MRC Webinar - ‘I Know How It Sounds On Paper’: Risk Talk, Written Reports and Managing Emotionally Charged Child Protection Home Visits
This webinar is managed by our partner, MRC.
Description
An often taken-for-granted but integral aspect of direct practice with families is the use of written reports in child protection assessment home visits. Initial visits to families are a uniquely challenging social situation: information is uncertain, families may be reluctant to work with social workers, and time is limited. While social workers carry much of the frontline authority to define risk to children, too little is known about how they go about the business of discussing risk to children with families. For families, these documents carry an emotional depth-charge as intimate and potentially shaming details of their lives are inscribed in them by and for others.
This webinar will:
• focus on the use of written reports in child protection assessment home visits.

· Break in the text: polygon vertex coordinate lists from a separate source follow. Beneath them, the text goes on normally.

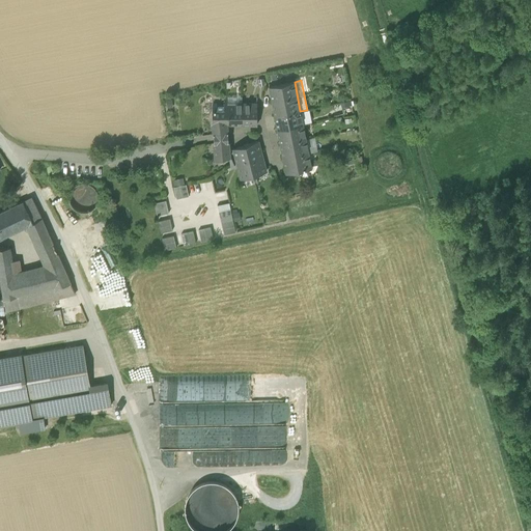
[(269,87),(286,173),(310,169),(311,168),(308,154),(306,139),(303,126),(300,111),(295,82),(269,87)]
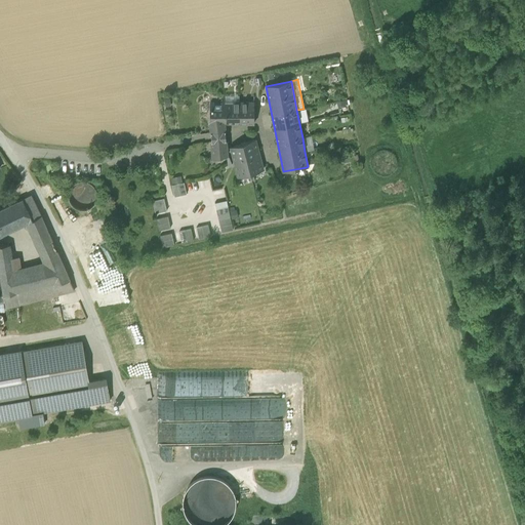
[(210,103),(210,122),(225,123),(254,123),(254,119),(254,103),(240,103),(225,103),(210,103)]
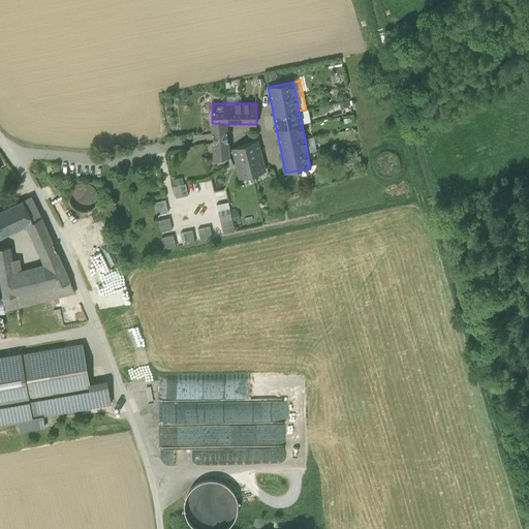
[(308,110),(306,110),(299,111),(302,125),(311,123),(308,110)]
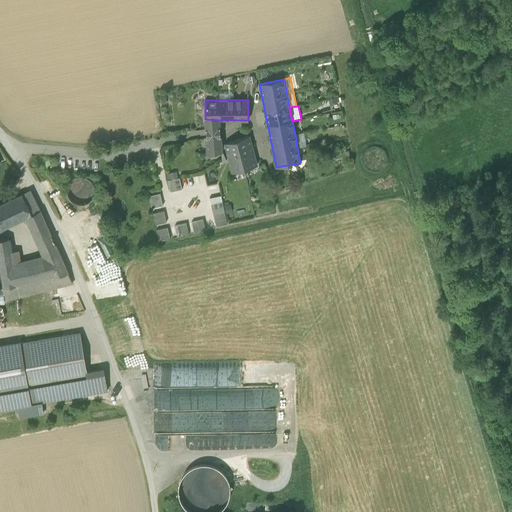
[(205,119),(206,130),(220,128),(219,120),(205,119)]
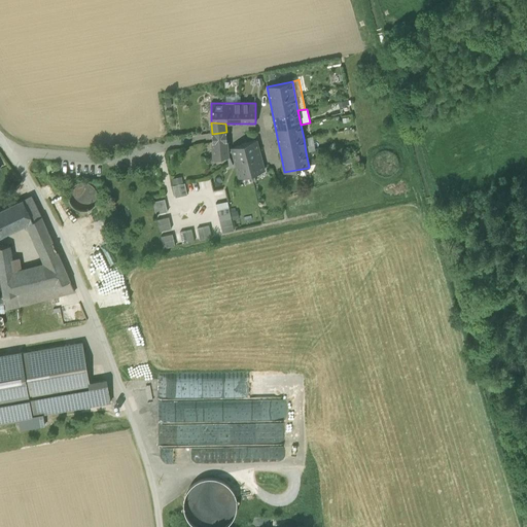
[(212,134),(212,141),(226,140),(226,132),(212,134)]
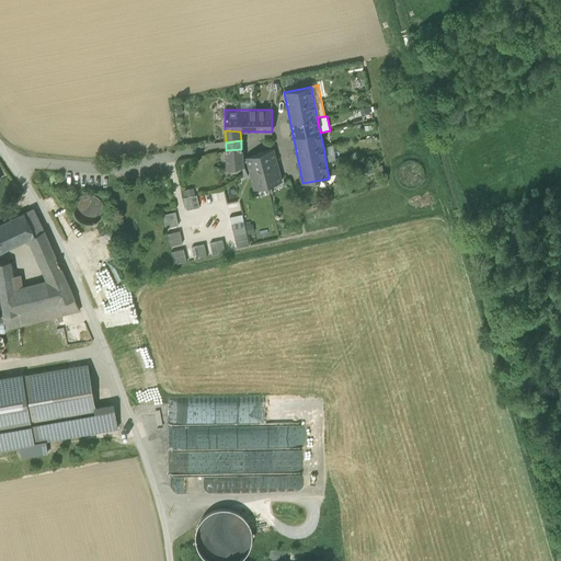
[(333,146),(323,147),(325,162),(335,160),(333,146)]
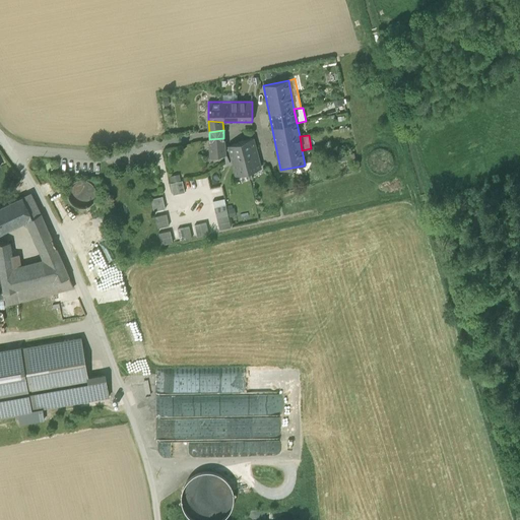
[(224,150),(223,138),(209,139),(211,157),(224,154),(224,150)]
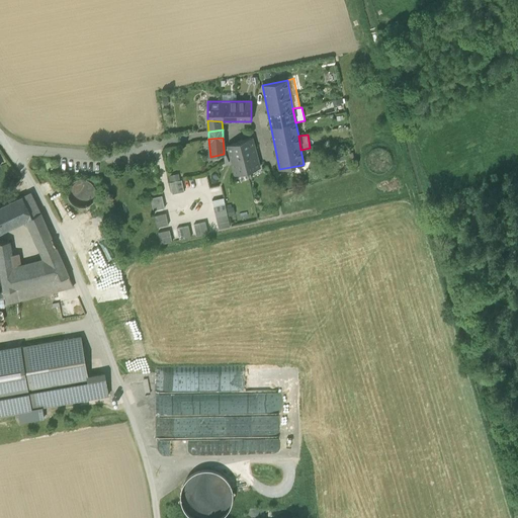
[(228,146),(236,175),(259,168),(252,138),(228,146)]
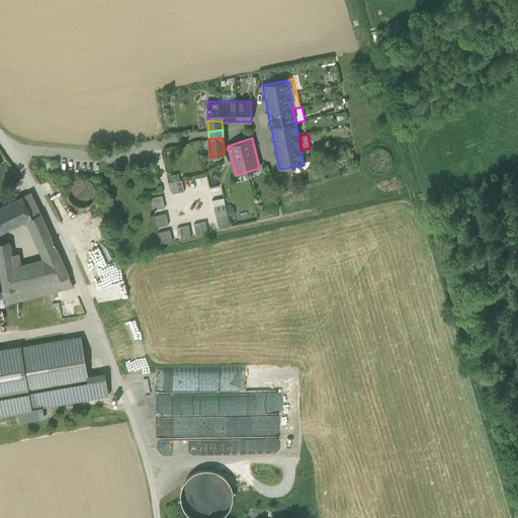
[(353,159),(351,153),(337,155),(338,161),(353,159)]
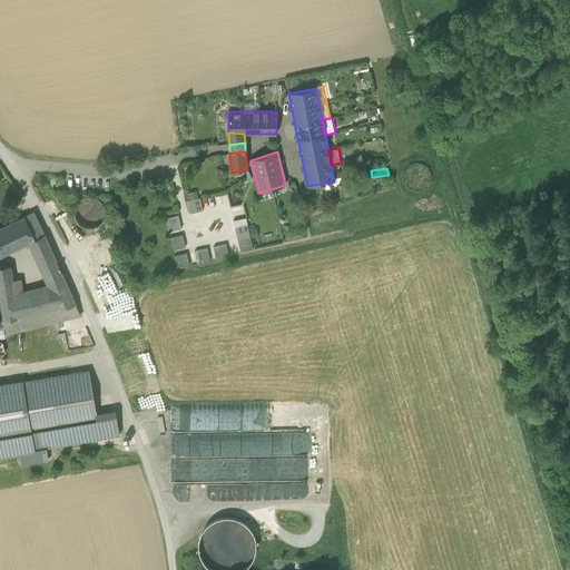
[(185,193),(187,200),(198,198),(196,190),(185,193)]
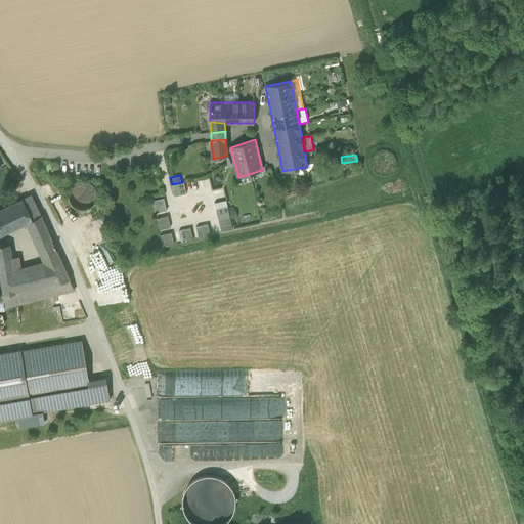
[(96,198),(96,190),(92,184),(85,181),(77,181),(71,185),(68,192),(69,201),(73,207),(80,210),(87,209),(93,205),(96,198)]
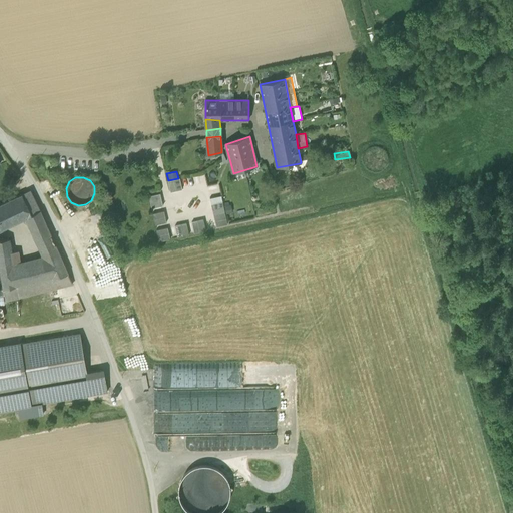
[(168,180),(170,192),(182,189),(179,178),(178,178),(168,180)]
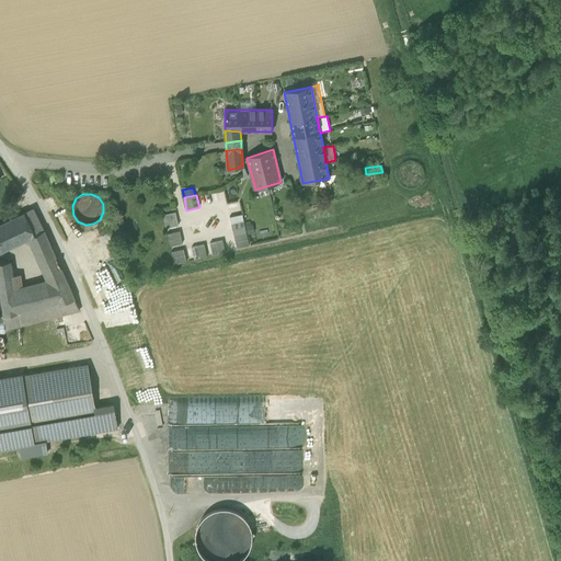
[(0,252),(30,238),(44,230),(33,208),(0,224),(0,252)]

• examine the choices and constraints experienced by social workers when using documents with families.
• think through the complexity of skills required by social workers in terms of relationship building and use of institutional records.
• examine how social workers respond to parental testimony about themselves and their children through the lens of epistemic authority (Heritage and Raymond, 2005) and epistemic injustice (Fricker, 2007) to understand what might help to reduce emotional reactivity.
• examine how to treat family perspectives with respect by utilising family knowledge to find solutions that affect change for their children.